İlk kez Kıbrıslırum basınına bir yazı yazıyorum. Türkiye basınında ise, bu can alıcı konuyu Yunanca yazımdan hareketle ilk kez gündeme getiriyorum. Çünkü Türkçe konuşan yurttaşların,[1] Türkçenin AB dili sayılması yönündeki hukuken haklı ama siyaseten gerçekçi olmayan veyahut kısa sürede gerçekleşmesi mümkün olmayan boş girişimlerle harcayacak zamanı kalmadı. Türkçe, 1960 Kıbrıs Cumhuriyeti anayasasına göre Yunanca yanında Kıbrıs’ın öteki resmî dilidir ve AB dili olması gerektiği halde Lüksemburgca yanında henüz resmiyet kazanmayan iki Avrupalı dilden biridir.

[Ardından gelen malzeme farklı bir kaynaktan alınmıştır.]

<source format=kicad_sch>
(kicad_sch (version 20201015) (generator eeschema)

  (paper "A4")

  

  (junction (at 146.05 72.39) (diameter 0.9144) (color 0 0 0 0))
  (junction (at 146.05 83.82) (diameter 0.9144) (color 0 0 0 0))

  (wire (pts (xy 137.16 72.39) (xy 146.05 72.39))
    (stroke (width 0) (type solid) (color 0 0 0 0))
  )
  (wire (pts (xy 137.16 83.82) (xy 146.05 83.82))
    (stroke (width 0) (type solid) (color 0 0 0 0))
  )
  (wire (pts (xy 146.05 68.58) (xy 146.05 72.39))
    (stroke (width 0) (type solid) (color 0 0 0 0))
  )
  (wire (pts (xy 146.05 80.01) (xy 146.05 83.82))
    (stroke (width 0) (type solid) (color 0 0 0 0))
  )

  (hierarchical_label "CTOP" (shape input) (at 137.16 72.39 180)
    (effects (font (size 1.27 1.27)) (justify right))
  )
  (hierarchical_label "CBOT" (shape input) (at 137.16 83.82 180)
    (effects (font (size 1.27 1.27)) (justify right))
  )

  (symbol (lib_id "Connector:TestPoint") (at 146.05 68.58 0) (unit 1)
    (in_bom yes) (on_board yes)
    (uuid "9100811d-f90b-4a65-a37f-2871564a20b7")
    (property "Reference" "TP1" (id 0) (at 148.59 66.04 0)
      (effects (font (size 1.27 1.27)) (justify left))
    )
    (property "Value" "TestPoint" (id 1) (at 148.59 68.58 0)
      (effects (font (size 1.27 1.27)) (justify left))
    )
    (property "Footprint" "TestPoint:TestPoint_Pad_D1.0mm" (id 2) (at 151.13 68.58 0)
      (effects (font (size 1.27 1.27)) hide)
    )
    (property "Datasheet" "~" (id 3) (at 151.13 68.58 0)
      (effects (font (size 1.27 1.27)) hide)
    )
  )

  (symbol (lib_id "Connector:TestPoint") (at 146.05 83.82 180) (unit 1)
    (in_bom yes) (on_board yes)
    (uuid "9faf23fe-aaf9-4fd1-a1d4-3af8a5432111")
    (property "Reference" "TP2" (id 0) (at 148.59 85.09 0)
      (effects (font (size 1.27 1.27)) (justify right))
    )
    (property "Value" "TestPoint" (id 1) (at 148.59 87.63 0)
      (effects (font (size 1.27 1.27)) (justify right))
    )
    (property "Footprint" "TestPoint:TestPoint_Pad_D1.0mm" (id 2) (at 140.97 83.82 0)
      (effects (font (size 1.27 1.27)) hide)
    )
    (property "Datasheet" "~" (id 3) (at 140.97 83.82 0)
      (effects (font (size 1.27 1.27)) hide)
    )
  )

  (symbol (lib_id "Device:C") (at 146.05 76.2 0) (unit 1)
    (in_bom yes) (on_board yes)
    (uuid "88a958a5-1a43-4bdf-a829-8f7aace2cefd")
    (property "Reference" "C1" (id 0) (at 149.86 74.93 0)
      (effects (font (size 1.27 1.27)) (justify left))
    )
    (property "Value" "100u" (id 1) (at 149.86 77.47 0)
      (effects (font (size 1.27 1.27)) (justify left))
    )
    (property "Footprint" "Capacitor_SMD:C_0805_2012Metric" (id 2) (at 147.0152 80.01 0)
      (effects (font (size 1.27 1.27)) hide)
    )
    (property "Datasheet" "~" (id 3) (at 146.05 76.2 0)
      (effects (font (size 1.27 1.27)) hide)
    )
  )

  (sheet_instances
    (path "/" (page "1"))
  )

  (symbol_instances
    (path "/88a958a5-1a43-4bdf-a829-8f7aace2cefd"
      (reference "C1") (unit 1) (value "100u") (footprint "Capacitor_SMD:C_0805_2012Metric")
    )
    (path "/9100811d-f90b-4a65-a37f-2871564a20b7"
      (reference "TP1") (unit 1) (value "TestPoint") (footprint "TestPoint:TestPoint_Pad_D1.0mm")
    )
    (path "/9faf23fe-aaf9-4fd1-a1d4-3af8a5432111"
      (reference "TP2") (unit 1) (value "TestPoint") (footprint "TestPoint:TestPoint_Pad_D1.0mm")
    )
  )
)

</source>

Türkçeye AB dili statüsünü kazandırmanın sürüncemede kalmasının başlıca nedeni, Kıbrıslırum tarafının güç paylaşımına dayalı bir antlaşma imzalamaktaki cesaretsizliğini fırsat bilen Türkiye hükümetinin Kıbrıs’ı AB şemsiyesi altında yeniden birleştirecek bir çözümden uzaklaşmasıdır.

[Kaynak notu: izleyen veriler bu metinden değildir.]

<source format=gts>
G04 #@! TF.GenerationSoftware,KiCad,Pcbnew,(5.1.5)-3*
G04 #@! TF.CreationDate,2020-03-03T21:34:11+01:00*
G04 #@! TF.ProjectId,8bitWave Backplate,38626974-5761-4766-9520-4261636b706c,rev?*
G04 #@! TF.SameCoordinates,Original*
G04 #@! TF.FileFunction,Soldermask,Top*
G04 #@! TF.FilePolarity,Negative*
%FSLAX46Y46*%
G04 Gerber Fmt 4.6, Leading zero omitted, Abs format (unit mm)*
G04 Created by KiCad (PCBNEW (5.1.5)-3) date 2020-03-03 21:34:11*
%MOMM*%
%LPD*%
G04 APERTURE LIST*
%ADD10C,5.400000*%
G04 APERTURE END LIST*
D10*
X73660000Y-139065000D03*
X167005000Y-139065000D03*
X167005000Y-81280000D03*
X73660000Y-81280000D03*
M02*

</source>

Toplumsal varlıkları “üvey-anavatanları” Türkiye’nin yeni kolonyalist politikasıyla yok edilmekte olan Kıbrıslıtürklerin, Kıbrıs Cumhuriyeti’nin[2] bir parçası olarak varlığını sürdürmesi amacıyla “üvey-anadilleri” Türkçe için belli alanlarda somut ve uygulanabilir adımlar atılmasına ihtiyaç var. Bu, birleşik Kıbrıs idealinin yaşatılmasında Kıbrıslırumlar için de ihtiyaç.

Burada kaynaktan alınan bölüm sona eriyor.